▶ Records shown:
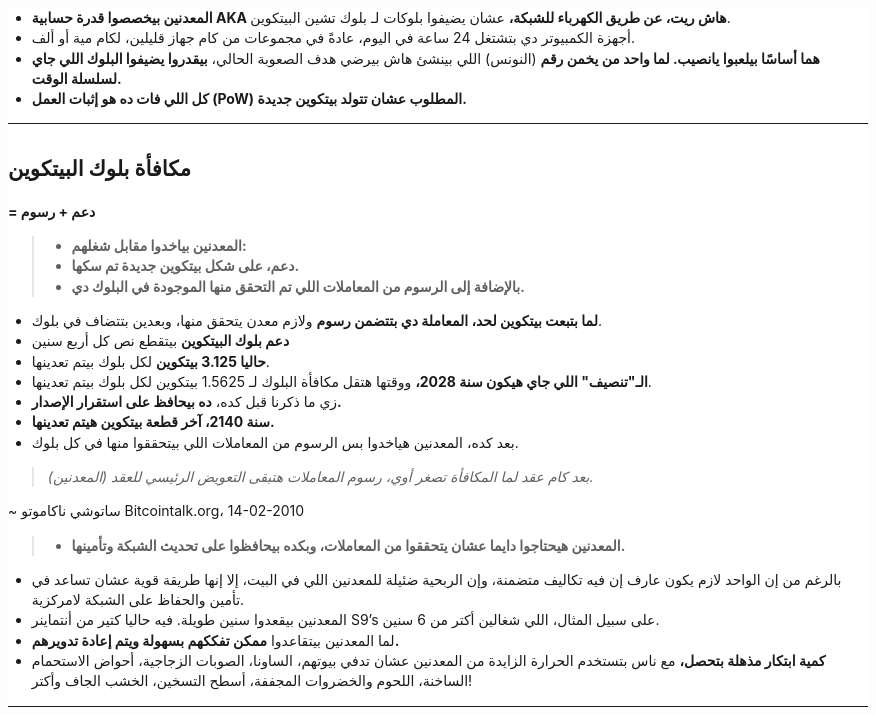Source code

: * **المعدنين بيخصصوا قدرة حسابية AKA هاش ريت،
عن طريق الكهرباء للشبكة،** عشان يضيفوا بلوكات لـ
بلوك تشين البيتكوين.
* أجهزة الكمبيوتر دي بتشتغل 24 ساعة في اليوم، عادةً في مجموعات
من كام جهاز قليلين، لكام مية أو ألف.
* **هما أساسًا بيلعبوا يانصيب. لما واحد من
يخمن رقم** (النونس) اللي بينشئ
هاش بيرضي هدف الصعوبة الحالي، **بيقدروا
يضيفوا البلوك اللي جاي لسلسلة الوقت.**
* **كل اللي فات ده هو إثبات العمل (PoW) المطلوب عشان
تتولد بيتكوين جديدة.**

---

## مكافأة بلوك البيتكوين
**= دعم + رسوم**

>* **المعدنين بياخدوا مقابل شغلهم:**
> * **دعم، على شكل بيتكوين جديدة تم سكها.**
> * **بالإضافة إلى الرسوم من المعاملات اللي تم التحقق منها
>الموجودة في البلوك دي.**

* **لما بتبعت بيتكوين لحد، المعاملة دي
بتتضمن رسوم** ولازم معدن يتحقق منها،
وبعدين بتتضاف في بلوك.
* **دعم بلوك البيتكوين** بيتقطع نص كل أربع
سنين
* **حاليا 3.125 بيتكوين** لكل بلوك بيتم تعدينها.
* **الـ"تنصيف" اللي جاي هيكون سنة 2028،** ووقتها
هتقل مكافأة البلوك لـ 1.5625 بيتكوين لكل
بلوك بيتم تعدينها.
* زي ما ذكرنا قبل كده، **ده بيحافظ على استقرار الإصدار.**
* **سنة 2140، آخر قطعة بيتكوين هيتم
تعدينها.**
* بعد كده، المعدنين هياخدوا بس الرسوم من المعاملات اللي بيتحققوا منها في كل بلوك.

>*بعد كام عقد لما المكافأة تصغر أوي،
رسوم المعاملات هتبقى
التعويض الرئيسي للعقد (المعدنين).*

~ ساتوشي ناكاموتو
Bitcointalk.org، 14-02-2010

>* **المعدنين هيحتاجوا دايما عشان يتحققوا من المعاملات،
وبكده بيحافظوا على تحديث الشبكة وتأمينها.**

* بالرغم من إن الواحد لازم يكون عارف إن فيه تكاليف
متضمنة، وإن الربحية ضئيلة للمعدنين اللي في البيت، إلا إنها طريقة قوية عشان تساعد في تأمين والحفاظ على
الشبكة لامركزية.
* المعدنين بيقعدوا سنين طويلة. فيه حاليا كتير من
أنتماينر S9’s على سبيل المثال، اللي شغالين
أكتر من 6 سنين.
* لما المعدنين بيتقاعدوا **ممكن تفككهم بسهولة
ويتم إعادة تدويرهم.**
* **كمية ابتكار مذهلة بتحصل،** مع
ناس بتستخدم الحرارة الزايدة من المعدنين عشان
تدفي بيوتهم، الساونا، الصوبات الزجاجية، أحواض الاستحمام الساخنة،
اللحوم والخضروات المجففة، أسطح التسخين، الخشب الجاف
وأكتر!

---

▶ Task details: Reproduce every line of source text in the records without any changes, and omit the pictures from your answer.

▶ Exercise solution:
Source code

: * **المعدنين بيخصصوا قدرة حسابية AKA هاش ريت،
عن طريق الكهرباء للشبكة،** عشان يضيفوا بلوكات لـ
بلوك تشين البيتكوين.
* أجهزة الكمبيوتر دي بتشتغل 24 ساعة في اليوم، عادةً في مجموعات
من كام جهاز قليلين، لكام مية أو ألف.
* **هما أساسًا بيلعبوا يانصيب. لما واحد من
يخمن رقم** (النونس) اللي بينشئ
هاش بيرضي هدف الصعوبة الحالي، **بيقدروا
يضيفوا البلوك اللي جاي لسلسلة الوقت.**
* **كل اللي فات ده هو إثبات العمل (PoW) المطلوب عشان
تتولد بيتكوين جديدة.**

---

## مكافأة بلوك البيتكوين
**= دعم + رسوم**

>* **المعدنين بياخدوا مقابل شغلهم:**
> * **دعم، على شكل بيتكوين جديدة تم سكها.**
> * **بالإضافة إلى الرسوم من المعاملات اللي تم التحقق منها
>الموجودة في البلوك دي.**

* **لما بتبعت بيتكوين لحد، المعاملة دي
بتتضمن رسوم** ولازم معدن يتحقق منها،
وبعدين بتتضاف في بلوك.
* **دعم بلوك البيتكوين** بيتقطع نص كل أربع
سنين
* **حاليا 3.125 بيتكوين** لكل بلوك بيتم تعدينها.
* **الـ"تنصيف" اللي جاي هيكون سنة 2028،** ووقتها
هتقل مكافأة البلوك لـ 1.5625 بيتكوين لكل
بلوك بيتم تعدينها.
* زي ما ذكرنا قبل كده، **ده بيحافظ على استقرار الإصدار.**
* **سنة 2140، آخر قطعة بيتكوين هيتم
تعدينها.**
* بعد كده، المعدنين هياخدوا بس الرسوم من المعاملات اللي بيتحققوا منها في كل بلوك.

>*بعد كام عقد لما المكافأة تصغر أوي،
رسوم المعاملات هتبقى
التعويض الرئيسي للعقد (المعدنين).*

~ ساتوشي ناكاموتو
Bitcointalk.org، 14-02-2010

>* **المعدنين هيحتاجوا دايما عشان يتحققوا من المعاملات،
وبكده بيحافظوا على تحديث الشبكة وتأمينها.**

* بالرغم من إن الواحد لازم يكون عارف إن فيه تكاليف
متضمنة، وإن الربحية ضئيلة للمعدنين اللي في البيت، إلا إنها طريقة قوية عشان تساعد في تأمين والحفاظ على
الشبكة لامركزية.
* المعدنين بيقعدوا سنين طويلة. فيه حاليا كتير من
أنتماينر S9’s على سبيل المثال، اللي شغالين
أكتر من 6 سنين.
* لما المعدنين بيتقاعدوا **ممكن تفككهم بسهولة
ويتم إعادة تدويرهم.**
* **كمية ابتكار مذهلة بتحصل،** مع
ناس بتستخدم الحرارة الزايدة من المعدنين عشان
تدفي بيوتهم، الساونا، الصوبات الزجاجية، أحواض الاستحمام الساخنة،
اللحوم والخضروات المجففة، أسطح التسخين، الخشب الجاف
وأكتر!

---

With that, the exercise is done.